Apple-Samsung Verdict Doesn't Give Microsoft the Win
When the news broke Friday that a jury had awarded Apple $1.05 billion in damages for Samsung's infringement of iPhone and iPad patents, some gloating occurred among some Microsoft executives, but it remains to be seen if that smugness was warranted.
"Windows Phone is looking gooooood right now," Microsoft's Senior Director of Windows Phone Marketing Bill Cox exclaimed on Twitter following the announcement of the verdict handed down after a mere three days of deliberation.
His colleague, Vice President for Corporate Communication Francis X. Shaw, took a more subtle approach to the subject. "Using Bing Local Scout on my Windows Phone to look for a place to drink a pint," he tweeted. "Love that UI. Fresh. Unique. Different. That is all."
According to some industry watchers, a sunny assessment by Microsoft of the Samsung verdict may be justified. Smartphone makers, anxious about producing handsets that may infringe on Apple's patents, could show an increased interest in Microsoft's Windows Phone mobile operating system, reasons StopAlerts.com. "That would be very helpful to wider adoption of the Microsoft approach," it says.
The Samsung verdict could create a situation in which Microsoft has thrived in the past, asserts the queen of Microsoft-watchers, Mary Jo Foley. "Microsoft often advances when its competitors fail," she writes for ZDnet. "Exhibit A: Xbox vs. Sony PlayStation."
"In a number of cases, Microsoft's market share in a given space has grown not because of anything the Softies did proactively, but because of its rivals' missteps," she adds.
Others, though, are more inclined to rain on Microsoft's parade. "Microsoft probably wouldn't be affected much because it's not a major player in this marketplace right now," David Mixon, a patent attorney with Bradley Arant Boult Cummings in Birmingham, Alabama, tells PCWorld.
Rather than help Microsoft, the Samsung verdict will likely lead to more lawsuits and further uncertainty in the market, maintains Mike Cherry, a Windows analyst with Directions On Microsoft in Kirkland, Washington.
"If you look at the mobile market right now, everybody is suing everybody," he explains to PCWorld. "As a result of this thing [Apple-Samsung trial], I don't think it's going to reduce very many of those lawsuits, but it's probably going to give them more ammunition to go after others."
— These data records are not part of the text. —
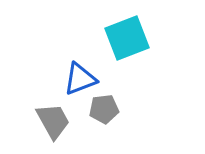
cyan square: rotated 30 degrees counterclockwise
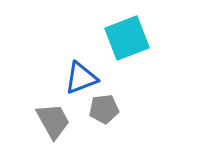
blue triangle: moved 1 px right, 1 px up
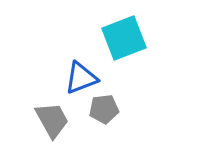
cyan square: moved 3 px left
gray trapezoid: moved 1 px left, 1 px up
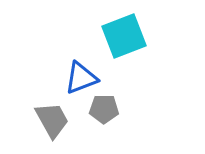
cyan square: moved 2 px up
gray pentagon: rotated 8 degrees clockwise
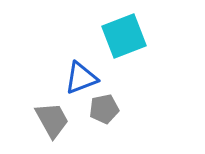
gray pentagon: rotated 12 degrees counterclockwise
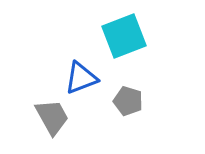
gray pentagon: moved 24 px right, 8 px up; rotated 28 degrees clockwise
gray trapezoid: moved 3 px up
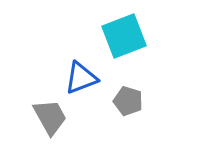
gray trapezoid: moved 2 px left
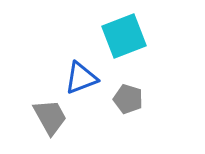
gray pentagon: moved 2 px up
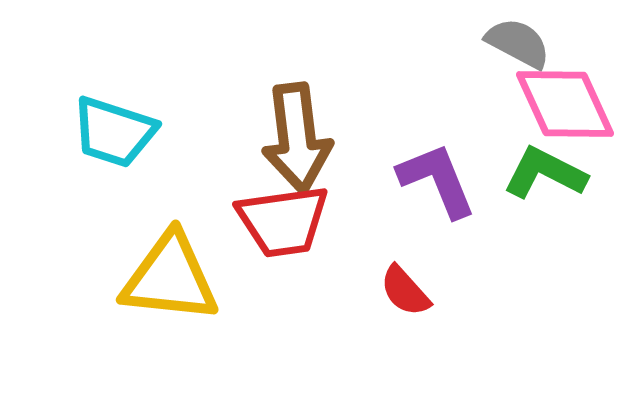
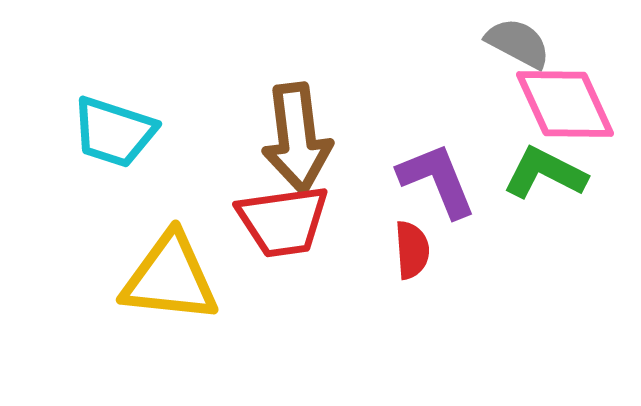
red semicircle: moved 7 px right, 41 px up; rotated 142 degrees counterclockwise
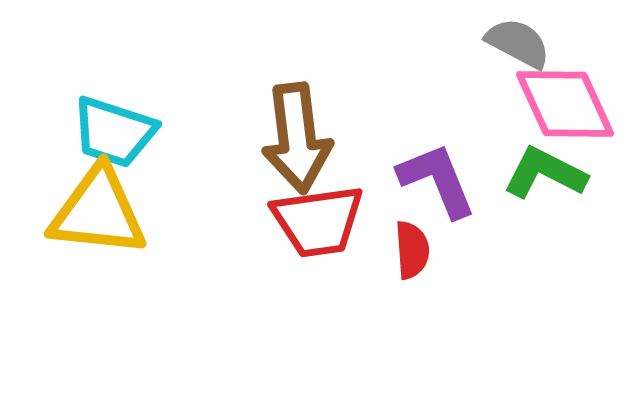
red trapezoid: moved 35 px right
yellow triangle: moved 72 px left, 66 px up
He notes that if the verdict threatens Android, Google's mobile operating system used on Samsung's hardware, then the search giant, which has been on the sidelines during the infringement trial, must enter the game with the portfolio of mobility patents it obtained when it purchased Motorola Mobility for $12.5 billion earlier this year.
Indeed, there are signs that may already be the case. A week ago, Motorola Mobility filed a claim with the U.S. International Trade Commission maintaining that the iPhone, iPod Touch and iPad infringed on MotoMobi's patents for e-mail notifications, location reminders, and media players.
"It's hard to tell how all this is going to shake out," Cherry observes. "I think it's just going to realign the ongoing fights until everyone decides to settle their differences."